In July, Murphy found himself again hitting the pavement. This time to pay tribute to Breonna Taylor.
“Because arrests have happened in (the Floyd and Arbery) murders but no arrests have happened in her case and it’s kind of not trending or being talked about as much anymore,” Murphy said. “So now, I’m doing a 5K a day to raise $5,000 for Breonna Taylor, and all that money is going to an organization called Until Freedom,” which describes itself as an intersectional social justice organization that seeks to address systemic and racial injustice.
“I’ve never raised any money before in my life,” Murphy said, so it’s taken quite a bit of research to find credible organizations that are directly able to assist others who are assisting with the cause. But the former Buckeye is undeterred and considers himself lucky to be in a position to assist.
In June, during his first Miles for Justice campaign, Murphy said he was running when he happened across a rally at City Hall. He would speak about his campaign, which really helped bring some notoriety to the cause. He’s also been hustling back and forth between social media apps in an attempt to direct message random people to see if they’d be interested in donating anything to his Pledge It campaign.
“Breonna Taylor’s case is just so unique, you know? It’s in Kentucky, which is a state in the South where they’re really big proponents of the Second Amendment. And just the raid on her house — there were so many things that were wrong about it,” Murphy said, describing how he’s read reports of officers shooting from outside the house and Taylor’s boyfriend being a licensed firearm carrier who thought somebody was trying to rob his house in the wee hours of the night. “And I think because a big reason why she hasn’t got justice yet is that it’s not on video. We don’t have any bodycam footage. We don’t have any cell phone footage. And in 2020, seeing is believing — so if we don’t see something on video, then people kind of don’t care as much or they question if it really did happen.

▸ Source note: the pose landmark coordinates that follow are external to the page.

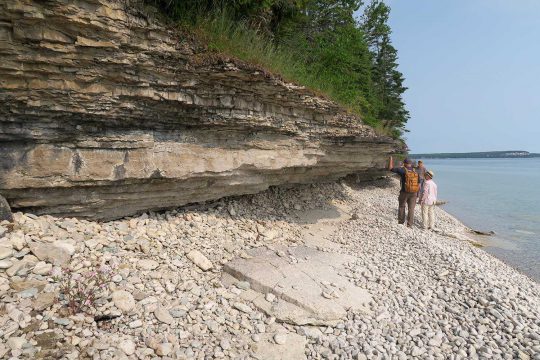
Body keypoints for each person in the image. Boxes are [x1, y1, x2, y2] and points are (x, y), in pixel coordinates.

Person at [388, 156, 420, 227]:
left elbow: (390, 168)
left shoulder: (402, 170)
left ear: (404, 163)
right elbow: (418, 183)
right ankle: (409, 224)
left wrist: (391, 159)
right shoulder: (416, 171)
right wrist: (418, 193)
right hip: (414, 192)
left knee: (402, 206)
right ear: (411, 164)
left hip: (404, 192)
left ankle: (401, 222)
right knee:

But her life still matters and she should still get justice. And the men that murdered her should still be arrested even though it wasn’t on video.”
In the meantime, Murphy said he will continue to run for the cause and invited the community, which has been really supportive, to a community Run for Justice event that he will host at 8 a.m. next Saturday, Aug. 15, at Rose Market, located at 3300 Overland Avenue.
“Everybody is invited and we’re only asking people to give a donation to the campaign at pledgeit.org/sayhername,” Murphy said. “It could be whatever you can give — $1, $5, $20 — anything will help.”